Companies must adopt strict access control policies. Only employees who need specific data to perform their roles should be granted access to it. Additionally, real-time monitoring and behavior analytics can help flag unusual access patterns or data exfiltration attempts before damage occurs.

 

Employee vetting and ethics training

Comprehensive background checks and continuous ethics training can make employees more aware of the risks and responsibilities that come with data access. This includes both internal employees and third-party vendors and contractors.

 

Competitive compensation and incentives

One of the biggest motivators for accepting a bribe is financial strain. Ensuring fair compensation and offering bonuses tied to security compliance can reduce the temptation to sell access.

 

Anonymous reporting mechanisms

Organizations should implement secure, anonymous channels for reporting suspicious behavior or bribery attempts. This creates a culture of accountability and vigilance among employees.

 

Minimize data exposure

Segment data across systems and restrict access to the minimum necessary for each role. This limits the amount of information any one employee can access and reduces the fallout in the event of a breach.

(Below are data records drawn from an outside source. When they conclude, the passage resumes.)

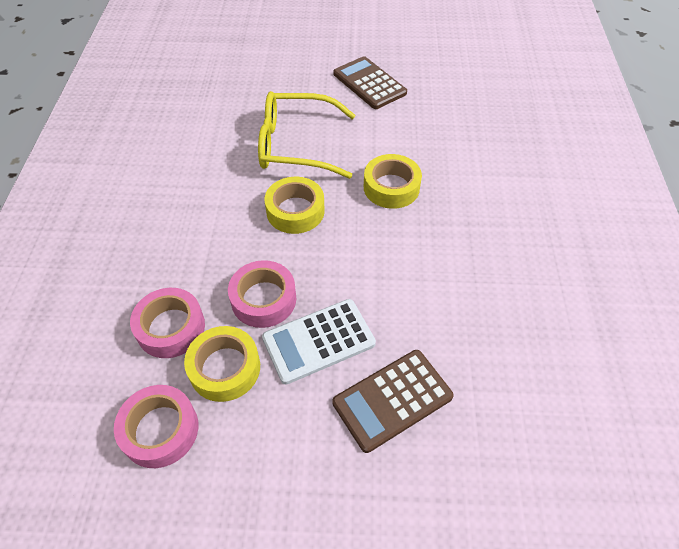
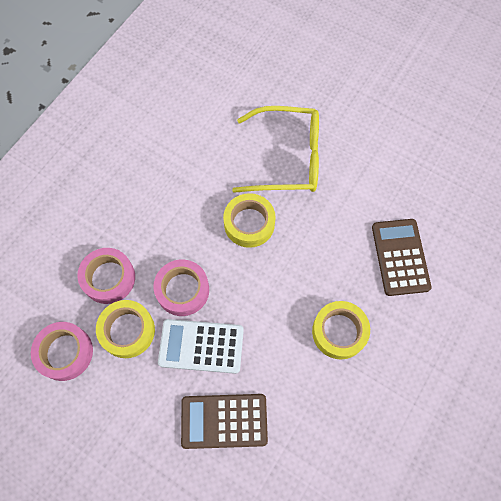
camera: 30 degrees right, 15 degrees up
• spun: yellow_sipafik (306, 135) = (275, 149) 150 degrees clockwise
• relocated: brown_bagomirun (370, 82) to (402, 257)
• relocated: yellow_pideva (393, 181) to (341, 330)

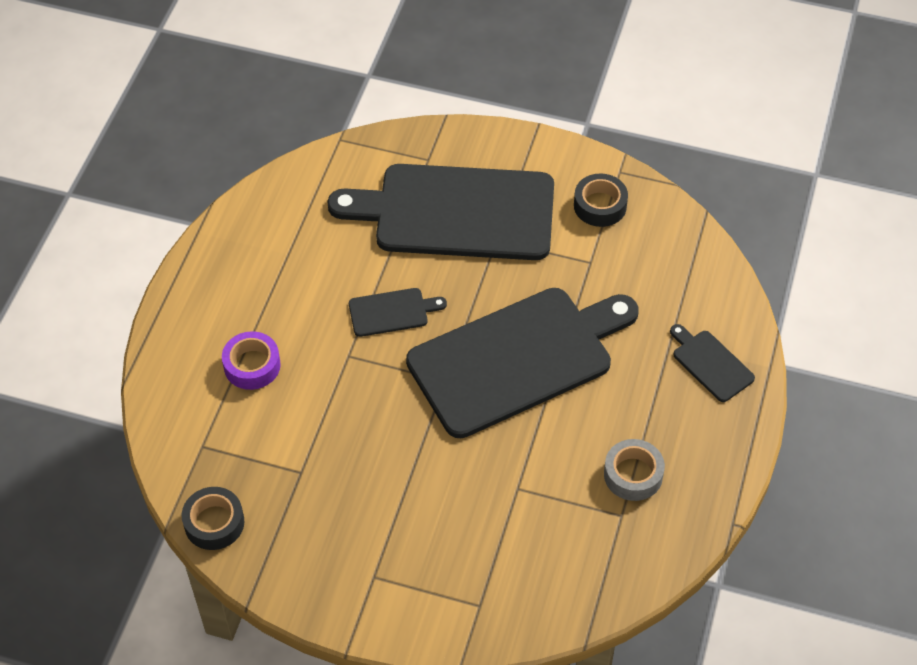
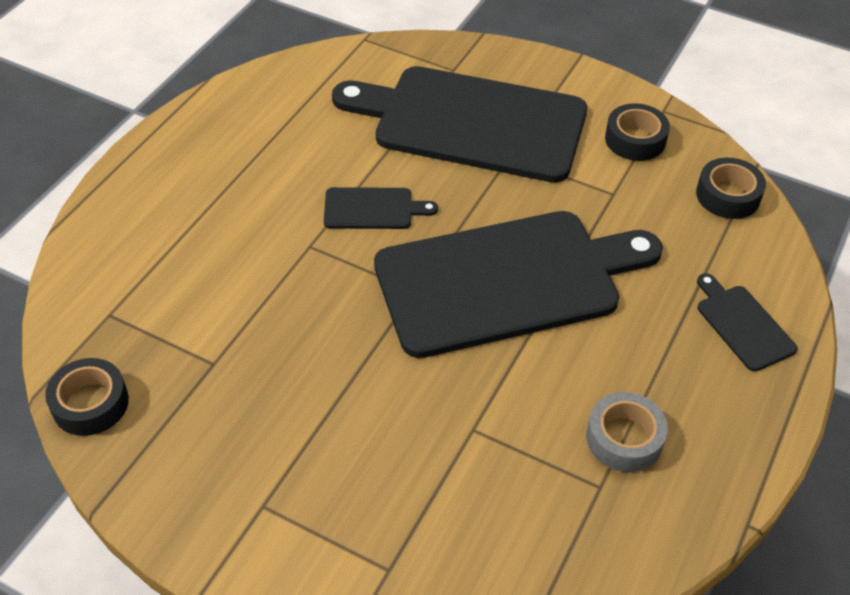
camera: 10 degrees right, 5 degrees down
• missing: purple_pideva (251, 360)
• appeared: black_pideva (731, 188)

See also: HIPAA Compliant Email: The Definitive Guide (2025 Update)

 

FAQS

What is the long-term impact of such breaches?

Beyond financial loss, insider breaches can damage customer trust, tarnish brand reputation, and lead to regulatory scrutiny or legal consequences.

 

What can businesses do to prevent insider threats?

Best practices include enforcing access controls, monitoring employee activity, offering fair compensation, implementing ethics training, and using behavioral analytics to detect anomalies.

Read also: Mitigating the threat of insider data breaches in healthcare organizations

 

Are outsourced teams more vulnerable to insider threats?

Yes, outsourced or third-party teams may have less oversight, making them more susceptible to bribery or coercion if not properly vetted and monitored.